[Spatial annotation records]
####################
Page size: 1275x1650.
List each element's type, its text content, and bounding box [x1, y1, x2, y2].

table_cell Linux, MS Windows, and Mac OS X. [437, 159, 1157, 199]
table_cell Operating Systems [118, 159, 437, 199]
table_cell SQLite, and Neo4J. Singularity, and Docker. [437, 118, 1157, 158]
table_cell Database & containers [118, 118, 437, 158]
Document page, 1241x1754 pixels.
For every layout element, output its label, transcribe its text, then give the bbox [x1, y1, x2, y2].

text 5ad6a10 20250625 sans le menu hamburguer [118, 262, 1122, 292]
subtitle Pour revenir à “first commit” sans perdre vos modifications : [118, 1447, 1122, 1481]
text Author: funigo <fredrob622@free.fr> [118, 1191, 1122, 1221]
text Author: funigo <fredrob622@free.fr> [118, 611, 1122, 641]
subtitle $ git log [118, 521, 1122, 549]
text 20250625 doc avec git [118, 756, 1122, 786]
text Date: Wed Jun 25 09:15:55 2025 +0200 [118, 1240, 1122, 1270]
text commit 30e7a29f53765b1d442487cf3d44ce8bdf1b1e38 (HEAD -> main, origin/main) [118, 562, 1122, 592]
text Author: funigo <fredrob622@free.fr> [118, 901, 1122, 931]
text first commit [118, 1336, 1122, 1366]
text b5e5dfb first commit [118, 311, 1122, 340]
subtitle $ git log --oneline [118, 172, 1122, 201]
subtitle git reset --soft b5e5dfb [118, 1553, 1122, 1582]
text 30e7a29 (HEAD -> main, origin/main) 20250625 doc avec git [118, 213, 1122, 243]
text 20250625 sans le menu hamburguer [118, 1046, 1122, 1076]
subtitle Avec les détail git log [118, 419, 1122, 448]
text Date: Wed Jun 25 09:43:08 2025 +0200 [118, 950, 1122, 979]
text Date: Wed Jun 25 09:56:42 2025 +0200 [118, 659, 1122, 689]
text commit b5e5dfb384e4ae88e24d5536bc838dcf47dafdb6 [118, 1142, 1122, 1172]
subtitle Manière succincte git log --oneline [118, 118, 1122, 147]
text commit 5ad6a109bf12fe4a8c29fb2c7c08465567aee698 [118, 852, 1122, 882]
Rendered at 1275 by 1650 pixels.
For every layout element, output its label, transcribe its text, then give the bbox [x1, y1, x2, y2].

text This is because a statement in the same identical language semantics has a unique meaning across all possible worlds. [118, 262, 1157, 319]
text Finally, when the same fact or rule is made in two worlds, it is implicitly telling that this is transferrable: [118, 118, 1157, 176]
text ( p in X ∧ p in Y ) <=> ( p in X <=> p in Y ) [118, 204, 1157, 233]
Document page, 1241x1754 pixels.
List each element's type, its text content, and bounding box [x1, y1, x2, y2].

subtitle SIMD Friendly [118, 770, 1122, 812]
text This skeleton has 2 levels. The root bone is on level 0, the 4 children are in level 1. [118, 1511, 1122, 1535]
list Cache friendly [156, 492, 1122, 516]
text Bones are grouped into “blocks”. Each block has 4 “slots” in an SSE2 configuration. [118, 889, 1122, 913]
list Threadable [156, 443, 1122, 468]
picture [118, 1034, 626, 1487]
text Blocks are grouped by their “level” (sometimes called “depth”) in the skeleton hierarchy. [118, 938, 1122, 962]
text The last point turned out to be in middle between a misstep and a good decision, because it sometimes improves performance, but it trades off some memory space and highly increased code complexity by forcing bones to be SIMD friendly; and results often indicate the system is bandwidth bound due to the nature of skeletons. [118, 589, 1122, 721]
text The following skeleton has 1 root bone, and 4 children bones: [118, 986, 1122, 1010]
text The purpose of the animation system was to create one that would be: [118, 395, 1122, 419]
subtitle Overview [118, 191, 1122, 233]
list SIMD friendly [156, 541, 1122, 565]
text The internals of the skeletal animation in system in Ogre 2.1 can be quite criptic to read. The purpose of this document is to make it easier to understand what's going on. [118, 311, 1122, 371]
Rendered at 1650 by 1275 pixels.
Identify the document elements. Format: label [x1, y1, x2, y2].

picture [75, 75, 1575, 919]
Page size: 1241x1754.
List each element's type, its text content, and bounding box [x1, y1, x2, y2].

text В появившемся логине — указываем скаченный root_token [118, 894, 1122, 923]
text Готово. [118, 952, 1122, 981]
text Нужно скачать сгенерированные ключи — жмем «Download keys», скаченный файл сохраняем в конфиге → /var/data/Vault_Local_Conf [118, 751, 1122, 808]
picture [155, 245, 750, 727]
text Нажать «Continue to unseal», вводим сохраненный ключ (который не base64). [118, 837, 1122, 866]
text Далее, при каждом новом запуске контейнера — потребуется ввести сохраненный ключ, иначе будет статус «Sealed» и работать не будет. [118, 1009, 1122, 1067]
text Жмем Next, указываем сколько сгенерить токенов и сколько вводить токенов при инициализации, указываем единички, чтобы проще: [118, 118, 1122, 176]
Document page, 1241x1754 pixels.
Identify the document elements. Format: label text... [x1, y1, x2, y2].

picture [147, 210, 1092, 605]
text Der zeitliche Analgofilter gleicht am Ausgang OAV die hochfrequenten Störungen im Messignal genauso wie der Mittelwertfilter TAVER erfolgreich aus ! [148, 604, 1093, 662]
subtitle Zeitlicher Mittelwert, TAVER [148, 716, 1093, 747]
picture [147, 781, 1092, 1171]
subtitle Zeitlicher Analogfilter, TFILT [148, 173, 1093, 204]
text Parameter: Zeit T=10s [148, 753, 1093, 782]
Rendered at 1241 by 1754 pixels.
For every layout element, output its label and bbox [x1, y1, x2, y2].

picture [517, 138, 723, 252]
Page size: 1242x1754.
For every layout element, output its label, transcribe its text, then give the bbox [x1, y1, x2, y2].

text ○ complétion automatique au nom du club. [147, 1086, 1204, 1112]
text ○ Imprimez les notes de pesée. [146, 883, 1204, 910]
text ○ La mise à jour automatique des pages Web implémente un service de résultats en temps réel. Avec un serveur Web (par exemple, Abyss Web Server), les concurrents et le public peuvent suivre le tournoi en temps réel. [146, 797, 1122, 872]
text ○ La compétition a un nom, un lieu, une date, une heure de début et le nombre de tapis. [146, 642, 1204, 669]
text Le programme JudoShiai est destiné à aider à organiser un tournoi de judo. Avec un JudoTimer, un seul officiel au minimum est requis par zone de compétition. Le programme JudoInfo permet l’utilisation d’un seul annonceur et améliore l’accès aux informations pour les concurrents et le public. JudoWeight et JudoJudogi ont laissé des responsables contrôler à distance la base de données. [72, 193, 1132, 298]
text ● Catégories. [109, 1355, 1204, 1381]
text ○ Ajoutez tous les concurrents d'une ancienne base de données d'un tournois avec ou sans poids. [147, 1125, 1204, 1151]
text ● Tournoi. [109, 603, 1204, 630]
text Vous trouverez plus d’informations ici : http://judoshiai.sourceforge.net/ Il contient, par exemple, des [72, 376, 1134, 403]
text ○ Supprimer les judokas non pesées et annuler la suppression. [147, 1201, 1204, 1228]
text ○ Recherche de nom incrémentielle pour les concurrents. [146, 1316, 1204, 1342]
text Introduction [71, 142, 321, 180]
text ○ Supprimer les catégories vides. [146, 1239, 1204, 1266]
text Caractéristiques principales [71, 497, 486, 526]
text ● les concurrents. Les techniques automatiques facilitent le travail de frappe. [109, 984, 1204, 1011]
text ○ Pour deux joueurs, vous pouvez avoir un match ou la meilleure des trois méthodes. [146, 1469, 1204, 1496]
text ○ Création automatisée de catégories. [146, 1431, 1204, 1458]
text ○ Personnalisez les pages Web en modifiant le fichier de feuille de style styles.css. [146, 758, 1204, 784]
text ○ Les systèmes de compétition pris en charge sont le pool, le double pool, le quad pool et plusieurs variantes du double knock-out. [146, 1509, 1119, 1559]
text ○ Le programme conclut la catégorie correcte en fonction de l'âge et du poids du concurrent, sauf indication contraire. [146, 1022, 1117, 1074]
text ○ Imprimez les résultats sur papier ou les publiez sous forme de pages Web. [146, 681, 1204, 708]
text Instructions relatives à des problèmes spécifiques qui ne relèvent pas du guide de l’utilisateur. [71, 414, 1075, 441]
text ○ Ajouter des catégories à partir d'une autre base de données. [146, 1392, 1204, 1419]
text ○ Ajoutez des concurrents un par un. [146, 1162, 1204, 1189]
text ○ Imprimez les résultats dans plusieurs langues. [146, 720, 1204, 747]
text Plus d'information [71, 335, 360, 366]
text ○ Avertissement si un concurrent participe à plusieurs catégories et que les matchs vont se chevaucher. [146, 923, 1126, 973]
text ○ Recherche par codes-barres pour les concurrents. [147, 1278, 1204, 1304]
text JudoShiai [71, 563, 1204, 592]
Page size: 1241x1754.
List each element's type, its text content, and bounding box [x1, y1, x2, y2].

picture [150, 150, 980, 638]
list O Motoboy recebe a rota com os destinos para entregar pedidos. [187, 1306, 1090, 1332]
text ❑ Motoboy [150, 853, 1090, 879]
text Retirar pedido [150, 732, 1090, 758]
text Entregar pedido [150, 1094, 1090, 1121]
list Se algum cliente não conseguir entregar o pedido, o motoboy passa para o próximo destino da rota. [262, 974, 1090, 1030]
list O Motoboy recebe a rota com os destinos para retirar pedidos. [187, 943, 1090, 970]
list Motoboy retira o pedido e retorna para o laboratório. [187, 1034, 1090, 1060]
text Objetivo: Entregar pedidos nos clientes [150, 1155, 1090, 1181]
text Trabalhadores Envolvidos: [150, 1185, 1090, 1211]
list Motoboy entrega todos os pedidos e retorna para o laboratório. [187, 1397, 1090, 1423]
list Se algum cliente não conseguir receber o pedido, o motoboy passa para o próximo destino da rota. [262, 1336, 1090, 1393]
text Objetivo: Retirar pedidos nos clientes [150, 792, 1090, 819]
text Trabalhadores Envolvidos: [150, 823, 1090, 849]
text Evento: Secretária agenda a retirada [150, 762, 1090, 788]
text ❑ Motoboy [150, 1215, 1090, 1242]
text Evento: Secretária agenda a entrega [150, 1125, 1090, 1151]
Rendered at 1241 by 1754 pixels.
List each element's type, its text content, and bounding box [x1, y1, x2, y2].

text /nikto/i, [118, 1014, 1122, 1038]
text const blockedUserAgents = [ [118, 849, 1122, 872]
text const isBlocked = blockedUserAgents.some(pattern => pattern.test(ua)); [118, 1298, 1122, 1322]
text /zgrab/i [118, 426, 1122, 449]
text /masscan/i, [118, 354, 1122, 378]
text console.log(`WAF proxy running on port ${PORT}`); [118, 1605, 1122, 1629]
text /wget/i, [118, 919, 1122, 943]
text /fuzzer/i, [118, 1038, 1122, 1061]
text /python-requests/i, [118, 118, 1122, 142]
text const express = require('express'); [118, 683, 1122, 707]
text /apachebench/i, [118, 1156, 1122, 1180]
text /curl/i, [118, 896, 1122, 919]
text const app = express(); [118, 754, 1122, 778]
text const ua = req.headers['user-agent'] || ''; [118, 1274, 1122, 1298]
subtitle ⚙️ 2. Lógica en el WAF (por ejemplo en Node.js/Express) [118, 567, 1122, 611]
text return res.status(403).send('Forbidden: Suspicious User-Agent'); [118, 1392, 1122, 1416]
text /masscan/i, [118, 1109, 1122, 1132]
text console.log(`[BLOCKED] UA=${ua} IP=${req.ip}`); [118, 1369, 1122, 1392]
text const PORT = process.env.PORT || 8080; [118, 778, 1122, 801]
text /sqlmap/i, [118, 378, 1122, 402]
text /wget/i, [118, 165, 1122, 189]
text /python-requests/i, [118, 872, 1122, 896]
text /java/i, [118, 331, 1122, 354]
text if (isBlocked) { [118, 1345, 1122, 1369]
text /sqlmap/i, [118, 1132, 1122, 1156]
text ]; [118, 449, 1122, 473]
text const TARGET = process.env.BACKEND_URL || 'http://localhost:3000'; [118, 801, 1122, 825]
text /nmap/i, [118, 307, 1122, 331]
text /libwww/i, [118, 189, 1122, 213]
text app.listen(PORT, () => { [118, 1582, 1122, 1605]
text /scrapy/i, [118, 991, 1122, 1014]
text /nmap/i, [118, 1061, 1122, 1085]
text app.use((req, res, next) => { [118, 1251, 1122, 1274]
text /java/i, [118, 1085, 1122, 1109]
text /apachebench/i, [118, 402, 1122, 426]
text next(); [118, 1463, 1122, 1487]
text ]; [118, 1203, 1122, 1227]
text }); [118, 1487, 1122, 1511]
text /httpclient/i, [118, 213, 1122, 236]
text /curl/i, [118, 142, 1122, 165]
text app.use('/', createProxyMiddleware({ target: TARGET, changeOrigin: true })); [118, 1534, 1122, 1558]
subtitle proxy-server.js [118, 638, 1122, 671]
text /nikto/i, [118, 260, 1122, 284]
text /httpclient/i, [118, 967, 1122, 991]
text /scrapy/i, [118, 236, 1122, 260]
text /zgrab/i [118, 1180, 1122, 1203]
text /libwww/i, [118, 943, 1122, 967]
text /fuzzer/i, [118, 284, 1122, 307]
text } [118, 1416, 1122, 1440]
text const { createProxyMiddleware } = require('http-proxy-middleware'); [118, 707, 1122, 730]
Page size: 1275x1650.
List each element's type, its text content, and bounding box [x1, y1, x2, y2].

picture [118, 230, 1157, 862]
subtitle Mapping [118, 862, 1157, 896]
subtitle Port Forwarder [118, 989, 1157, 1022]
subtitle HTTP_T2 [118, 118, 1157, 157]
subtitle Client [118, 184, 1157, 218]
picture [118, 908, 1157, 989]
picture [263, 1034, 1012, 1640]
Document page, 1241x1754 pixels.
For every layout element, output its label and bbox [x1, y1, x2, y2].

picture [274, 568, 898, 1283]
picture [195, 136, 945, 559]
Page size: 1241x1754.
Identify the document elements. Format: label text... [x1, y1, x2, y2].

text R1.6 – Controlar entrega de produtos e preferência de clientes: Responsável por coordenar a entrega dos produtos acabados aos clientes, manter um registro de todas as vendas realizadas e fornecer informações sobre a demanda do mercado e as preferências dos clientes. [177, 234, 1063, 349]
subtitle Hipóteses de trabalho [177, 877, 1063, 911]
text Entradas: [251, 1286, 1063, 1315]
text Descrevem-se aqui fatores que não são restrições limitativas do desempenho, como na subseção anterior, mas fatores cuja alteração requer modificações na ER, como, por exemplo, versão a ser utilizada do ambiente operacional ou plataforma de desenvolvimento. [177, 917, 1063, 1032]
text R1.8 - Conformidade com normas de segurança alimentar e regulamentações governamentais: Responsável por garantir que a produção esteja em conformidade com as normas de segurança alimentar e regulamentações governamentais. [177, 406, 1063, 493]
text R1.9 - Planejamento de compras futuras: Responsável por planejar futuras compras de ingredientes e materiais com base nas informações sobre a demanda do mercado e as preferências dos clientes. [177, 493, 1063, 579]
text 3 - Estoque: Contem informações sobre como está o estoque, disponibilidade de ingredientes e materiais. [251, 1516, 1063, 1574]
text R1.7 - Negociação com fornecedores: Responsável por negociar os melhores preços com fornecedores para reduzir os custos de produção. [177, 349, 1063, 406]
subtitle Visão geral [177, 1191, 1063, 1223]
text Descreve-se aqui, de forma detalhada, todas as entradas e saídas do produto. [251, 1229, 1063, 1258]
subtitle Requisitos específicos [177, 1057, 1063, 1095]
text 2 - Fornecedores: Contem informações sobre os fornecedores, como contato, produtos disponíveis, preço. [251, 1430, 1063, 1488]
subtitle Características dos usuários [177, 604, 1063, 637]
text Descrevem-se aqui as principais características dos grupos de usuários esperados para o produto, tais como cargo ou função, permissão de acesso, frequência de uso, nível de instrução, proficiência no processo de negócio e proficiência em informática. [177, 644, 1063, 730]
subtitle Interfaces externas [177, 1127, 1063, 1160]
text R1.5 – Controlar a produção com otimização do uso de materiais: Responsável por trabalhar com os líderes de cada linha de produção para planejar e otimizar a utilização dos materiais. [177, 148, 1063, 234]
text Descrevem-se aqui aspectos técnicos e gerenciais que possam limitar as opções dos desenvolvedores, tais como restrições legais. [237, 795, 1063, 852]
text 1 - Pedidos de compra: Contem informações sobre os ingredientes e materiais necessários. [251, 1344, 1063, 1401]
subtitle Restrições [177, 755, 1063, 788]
####################
* [WHAT THE TASK REQUIRES]
Reproduce the lines verbatim, beginning at the line that contains "text R1.6 –" and stopping after the line that contains "subtitle Características dos".

* [RESPONSE BELOW]
text R1.6 – Controlar entrega de produtos e preferência de clientes: Responsável por coordenar a entrega dos produtos acabados aos clientes, manter um registro de todas as vendas realizadas e fornecer informações sobre a demanda do mercado e as preferências dos clientes. [177, 234, 1063, 349]
subtitle Hipóteses de trabalho [177, 877, 1063, 911]
text Entradas: [251, 1286, 1063, 1315]
text Descrevem-se aqui fatores que não são restrições limitativas do desempenho, como na subseção anterior, mas fatores cuja alteração requer modificações na ER, como, por exemplo, versão a ser utilizada do ambiente operacional ou plataforma de desenvolvimento. [177, 917, 1063, 1032]
text R1.8 - Conformidade com normas de segurança alimentar e regulamentações governamentais: Responsável por garantir que a produção esteja em conformidade com as normas de segurança alimentar e regulamentações governamentais. [177, 406, 1063, 493]
text R1.9 - Planejamento de compras futuras: Responsável por planejar futuras compras de ingredientes e materiais com base nas informações sobre a demanda do mercado e as preferências dos clientes. [177, 493, 1063, 579]
text 3 - Estoque: Contem informações sobre como está o estoque, disponibilidade de ingredientes e materiais. [251, 1516, 1063, 1574]
text R1.7 - Negociação com fornecedores: Responsável por negociar os melhores preços com fornecedores para reduzir os custos de produção. [177, 349, 1063, 406]
subtitle Visão geral [177, 1191, 1063, 1223]
text Descreve-se aqui, de forma detalhada, todas as entradas e saídas do produto. [251, 1229, 1063, 1258]
subtitle Requisitos específicos [177, 1057, 1063, 1095]
text 2 - Fornecedores: Contem informações sobre os fornecedores, como contato, produtos disponíveis, preço. [251, 1430, 1063, 1488]
subtitle Características dos usuários [177, 604, 1063, 637]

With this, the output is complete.